QUESTIONS>
(A) Reproduce a part of the passage on J.E. Henry's logging operations word for word, beginning at the words "What Henry accomplished" and stopping after "as hiking paths.".
(B) Decide whether each statement below agrees with the passage on J.E. Henry's logging operations. Answer yes or no for each, and quote the words of the passage that settle it.
(i) Health insurance cost Henry's workers 50 cents a month.
(ii) Lincoln lies ten miles from North Woodstock.
(iii) Henry's trains ran with no more than two locomotives at a time.
(C) Continue the passage on J.E. Henry's logging operations from its final sentence.

SOURCE TEXT>
By comparison with working conditions at Zealand the life at Henry's Lincoln camps seemed far more modern and lenient. He offered workers health insurance - at 50 cents a month - and constructed a hospital to treat the injured. Every Christmas, loggers and their family received turkeys and food baskets courtesy of the Henrys. Even the physical condition of the camps improved. The dark, dingy hovels used at Zealand were replaced with new portable buildings complete with framed glass windows - more spacious, clean and weather-proof than past models. Indeed those portable camps, the forerunners of modern prefabricated housing, served both Henry and his crews equally well. Taken apart in sections, transported from cutting site to cutting site, the camps were designed to fit on the back of any flatcar which was pulled on the 50 miles of track lacing through the Pemigewasset. This improvement further speeded production.
"Lincoln, New Hampshire, is one mile from the town of North Woodstock," the passes read, "on the Concord and Montreal Railroad. It is the headquarters of the J.E. Henry and sons Lumber Company, one of the largest firms in the state. A good man can find work all year. A poor man better not go there as such men are not wanted." As a result, protesters were scarce.
What Henry accomplished in the Pemigewasset, in terms of logging efficiency, was the model for its day. Using as many as six to eight locomotives at a time, his trains hauled an average of three- to three-and-one-half-thousand board feet of lumber each run. The tracks themselves, running on well-graded beds and over sturdy trestles were a vast improvement over the Zealand lines; proof of the soundness of the lines and the logging roads can be found today in the remaining roads and lines which serve as hiking paths.

DATA LISTING>
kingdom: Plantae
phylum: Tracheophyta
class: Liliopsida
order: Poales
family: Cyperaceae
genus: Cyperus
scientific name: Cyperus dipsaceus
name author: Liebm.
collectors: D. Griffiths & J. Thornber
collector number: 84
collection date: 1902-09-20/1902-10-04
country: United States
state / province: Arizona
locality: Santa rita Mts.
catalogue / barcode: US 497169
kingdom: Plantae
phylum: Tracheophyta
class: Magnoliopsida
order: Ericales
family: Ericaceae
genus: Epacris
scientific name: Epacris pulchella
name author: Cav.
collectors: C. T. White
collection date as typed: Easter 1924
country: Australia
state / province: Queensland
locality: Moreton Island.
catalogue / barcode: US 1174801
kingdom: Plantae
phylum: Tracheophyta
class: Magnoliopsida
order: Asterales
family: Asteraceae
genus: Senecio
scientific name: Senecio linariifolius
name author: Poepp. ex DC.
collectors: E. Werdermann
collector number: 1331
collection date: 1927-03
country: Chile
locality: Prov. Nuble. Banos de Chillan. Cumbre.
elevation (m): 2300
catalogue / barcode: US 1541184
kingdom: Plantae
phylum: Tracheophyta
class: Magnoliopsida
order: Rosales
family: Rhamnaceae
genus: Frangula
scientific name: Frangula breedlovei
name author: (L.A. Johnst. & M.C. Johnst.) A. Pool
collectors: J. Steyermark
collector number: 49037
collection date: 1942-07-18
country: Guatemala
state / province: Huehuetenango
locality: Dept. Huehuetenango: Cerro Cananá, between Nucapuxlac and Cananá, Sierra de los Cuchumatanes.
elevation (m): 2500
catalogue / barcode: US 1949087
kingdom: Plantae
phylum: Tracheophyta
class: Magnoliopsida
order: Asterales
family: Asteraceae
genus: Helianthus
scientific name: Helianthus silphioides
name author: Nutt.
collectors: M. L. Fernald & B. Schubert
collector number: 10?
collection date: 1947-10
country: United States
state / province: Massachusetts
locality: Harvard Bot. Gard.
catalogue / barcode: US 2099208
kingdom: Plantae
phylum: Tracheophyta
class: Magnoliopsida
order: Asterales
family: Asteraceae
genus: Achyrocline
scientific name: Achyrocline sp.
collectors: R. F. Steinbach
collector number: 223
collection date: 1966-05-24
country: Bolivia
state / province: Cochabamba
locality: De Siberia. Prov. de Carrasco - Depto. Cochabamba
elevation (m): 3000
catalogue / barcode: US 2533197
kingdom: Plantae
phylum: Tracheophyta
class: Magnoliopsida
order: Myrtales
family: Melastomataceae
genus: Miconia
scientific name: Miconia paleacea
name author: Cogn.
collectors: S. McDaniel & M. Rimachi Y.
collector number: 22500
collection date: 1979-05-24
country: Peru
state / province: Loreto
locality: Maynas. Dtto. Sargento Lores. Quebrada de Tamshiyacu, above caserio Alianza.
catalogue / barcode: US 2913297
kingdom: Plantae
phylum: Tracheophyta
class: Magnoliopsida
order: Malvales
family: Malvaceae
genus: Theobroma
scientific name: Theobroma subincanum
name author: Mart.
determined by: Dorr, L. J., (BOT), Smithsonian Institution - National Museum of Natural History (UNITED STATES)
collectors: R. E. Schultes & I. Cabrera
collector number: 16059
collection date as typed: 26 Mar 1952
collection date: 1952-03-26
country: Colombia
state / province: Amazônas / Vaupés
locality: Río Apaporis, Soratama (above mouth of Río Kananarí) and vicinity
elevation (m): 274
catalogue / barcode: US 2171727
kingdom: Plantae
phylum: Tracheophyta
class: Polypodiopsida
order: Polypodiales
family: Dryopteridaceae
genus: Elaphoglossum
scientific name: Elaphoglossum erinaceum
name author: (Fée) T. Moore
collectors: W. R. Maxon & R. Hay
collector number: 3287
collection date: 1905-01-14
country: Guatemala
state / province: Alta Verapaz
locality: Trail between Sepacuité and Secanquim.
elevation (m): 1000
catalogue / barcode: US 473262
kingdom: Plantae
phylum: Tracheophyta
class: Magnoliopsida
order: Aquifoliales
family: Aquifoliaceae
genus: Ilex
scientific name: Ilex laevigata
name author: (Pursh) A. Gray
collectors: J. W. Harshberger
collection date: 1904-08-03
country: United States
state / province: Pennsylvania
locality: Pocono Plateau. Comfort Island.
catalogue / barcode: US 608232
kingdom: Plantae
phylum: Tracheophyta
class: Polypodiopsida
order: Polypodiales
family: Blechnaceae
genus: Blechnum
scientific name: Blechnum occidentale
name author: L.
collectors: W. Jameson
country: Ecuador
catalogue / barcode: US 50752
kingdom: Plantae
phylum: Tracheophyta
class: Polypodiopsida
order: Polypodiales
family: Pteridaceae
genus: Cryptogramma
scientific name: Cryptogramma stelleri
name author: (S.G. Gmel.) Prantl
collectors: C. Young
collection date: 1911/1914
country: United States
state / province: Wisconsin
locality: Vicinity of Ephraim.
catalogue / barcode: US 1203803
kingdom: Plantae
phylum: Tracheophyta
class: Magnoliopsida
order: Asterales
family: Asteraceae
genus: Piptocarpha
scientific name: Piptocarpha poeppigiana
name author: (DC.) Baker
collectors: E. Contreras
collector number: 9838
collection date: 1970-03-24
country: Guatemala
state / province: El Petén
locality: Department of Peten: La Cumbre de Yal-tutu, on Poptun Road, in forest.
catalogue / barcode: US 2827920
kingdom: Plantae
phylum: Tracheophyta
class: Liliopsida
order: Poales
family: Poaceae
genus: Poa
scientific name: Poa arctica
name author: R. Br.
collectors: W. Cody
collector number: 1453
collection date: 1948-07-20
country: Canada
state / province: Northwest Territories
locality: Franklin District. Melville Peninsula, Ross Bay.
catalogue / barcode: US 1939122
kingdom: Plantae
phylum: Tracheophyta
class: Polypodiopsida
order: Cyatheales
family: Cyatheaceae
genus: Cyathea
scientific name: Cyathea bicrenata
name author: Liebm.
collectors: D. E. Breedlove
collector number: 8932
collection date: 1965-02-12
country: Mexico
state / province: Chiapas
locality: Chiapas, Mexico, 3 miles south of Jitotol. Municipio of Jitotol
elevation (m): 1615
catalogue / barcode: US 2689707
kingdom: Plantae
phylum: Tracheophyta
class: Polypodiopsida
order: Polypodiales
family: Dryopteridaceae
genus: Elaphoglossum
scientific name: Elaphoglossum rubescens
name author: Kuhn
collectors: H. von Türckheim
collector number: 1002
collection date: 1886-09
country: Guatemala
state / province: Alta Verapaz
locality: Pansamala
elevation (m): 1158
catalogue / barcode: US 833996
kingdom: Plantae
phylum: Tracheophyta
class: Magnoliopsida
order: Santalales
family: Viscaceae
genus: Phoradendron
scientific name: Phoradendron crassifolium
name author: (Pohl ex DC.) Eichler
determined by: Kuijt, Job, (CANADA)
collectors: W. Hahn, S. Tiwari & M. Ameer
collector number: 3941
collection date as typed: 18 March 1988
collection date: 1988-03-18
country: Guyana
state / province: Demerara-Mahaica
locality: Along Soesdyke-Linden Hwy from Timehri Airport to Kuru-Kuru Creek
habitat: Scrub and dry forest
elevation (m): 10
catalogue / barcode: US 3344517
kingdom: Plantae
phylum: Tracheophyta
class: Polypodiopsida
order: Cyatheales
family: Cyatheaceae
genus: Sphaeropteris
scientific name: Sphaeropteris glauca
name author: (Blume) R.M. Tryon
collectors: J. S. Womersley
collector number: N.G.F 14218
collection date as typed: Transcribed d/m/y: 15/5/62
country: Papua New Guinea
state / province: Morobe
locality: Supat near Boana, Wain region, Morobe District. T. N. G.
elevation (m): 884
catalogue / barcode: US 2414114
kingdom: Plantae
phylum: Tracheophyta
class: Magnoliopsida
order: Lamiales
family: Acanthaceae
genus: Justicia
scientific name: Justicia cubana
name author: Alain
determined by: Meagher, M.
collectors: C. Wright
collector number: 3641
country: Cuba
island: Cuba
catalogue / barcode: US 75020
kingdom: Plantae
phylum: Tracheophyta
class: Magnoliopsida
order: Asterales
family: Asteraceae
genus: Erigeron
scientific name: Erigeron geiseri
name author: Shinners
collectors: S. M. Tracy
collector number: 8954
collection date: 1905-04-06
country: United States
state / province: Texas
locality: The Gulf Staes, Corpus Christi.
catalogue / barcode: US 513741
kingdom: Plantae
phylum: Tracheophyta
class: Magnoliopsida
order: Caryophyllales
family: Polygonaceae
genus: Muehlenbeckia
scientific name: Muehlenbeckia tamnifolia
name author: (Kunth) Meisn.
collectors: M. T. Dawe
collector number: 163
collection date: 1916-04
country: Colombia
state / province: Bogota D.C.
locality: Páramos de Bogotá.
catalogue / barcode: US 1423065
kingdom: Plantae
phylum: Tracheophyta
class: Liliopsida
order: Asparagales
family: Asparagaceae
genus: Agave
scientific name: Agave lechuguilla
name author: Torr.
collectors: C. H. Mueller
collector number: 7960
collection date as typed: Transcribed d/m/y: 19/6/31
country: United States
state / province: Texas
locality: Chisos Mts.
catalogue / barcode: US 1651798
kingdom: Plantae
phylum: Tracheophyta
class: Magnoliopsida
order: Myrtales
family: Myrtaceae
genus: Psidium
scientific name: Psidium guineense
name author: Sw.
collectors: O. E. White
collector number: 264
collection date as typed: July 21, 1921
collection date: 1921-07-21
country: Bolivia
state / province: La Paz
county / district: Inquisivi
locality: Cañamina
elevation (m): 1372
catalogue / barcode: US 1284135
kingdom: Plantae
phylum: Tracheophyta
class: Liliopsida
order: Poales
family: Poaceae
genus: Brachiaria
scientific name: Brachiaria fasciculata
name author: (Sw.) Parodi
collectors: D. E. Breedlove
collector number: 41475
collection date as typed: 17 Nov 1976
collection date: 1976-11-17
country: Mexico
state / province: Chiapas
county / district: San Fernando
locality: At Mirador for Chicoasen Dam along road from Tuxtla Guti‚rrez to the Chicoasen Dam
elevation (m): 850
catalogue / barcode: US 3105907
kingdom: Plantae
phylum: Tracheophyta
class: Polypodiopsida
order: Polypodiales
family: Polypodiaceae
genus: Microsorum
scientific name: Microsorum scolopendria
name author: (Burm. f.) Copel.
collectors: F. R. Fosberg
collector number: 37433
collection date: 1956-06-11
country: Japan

ANSWERS IN ORDER>
(A)
What Henry accomplished in the Pemigewasset, in terms of logging efficiency, was the model for its day. Using as many as six to eight locomotives at a time, his trains hauled an average of three- to three-and-one-half-thousand board feet of lumber each run. The tracks themselves, running on well-graded beds and over sturdy trestles were a vast improvement over the Zealand lines; proof of the soundness of the lines and the logging roads can be found today in the remaining roads and lines which serve as hiking paths.

(B)
(i) Yes: "He offered workers health insurance - at 50 cents a month"
(ii) No: "Lincoln, New Hampshire, is one mile from the town of North Woodstock"
(iii) No: "Using as many as six to eight locomotives at a time"

(C)
Attached as he was to hard work and the strenuous life, Henry finally decided to retire from active participation in the company in 1908. His property, valued at an estimated $10,000,000, he willed to his three sons, and for the next four years until his death in 1912, he lived quietly in the palatial home he had constructed in the center of Lincoln. Retirement for any 80-year-old is not considered, but in Henry's case, it may have been speeded by two devastating fires in the summer of 1907 which swept across the Pemigewasset and burned parts of Lincoln. In addition, the increasingly vehement attacks on Henry criticizing his logging techniques did little to cheer his outlook. No one, not even a crusty, thick-skinned man like Henry, usually enjoys being labeled as a person who brought about an "abomination of desolation." Then again, Henry might have thrived on this.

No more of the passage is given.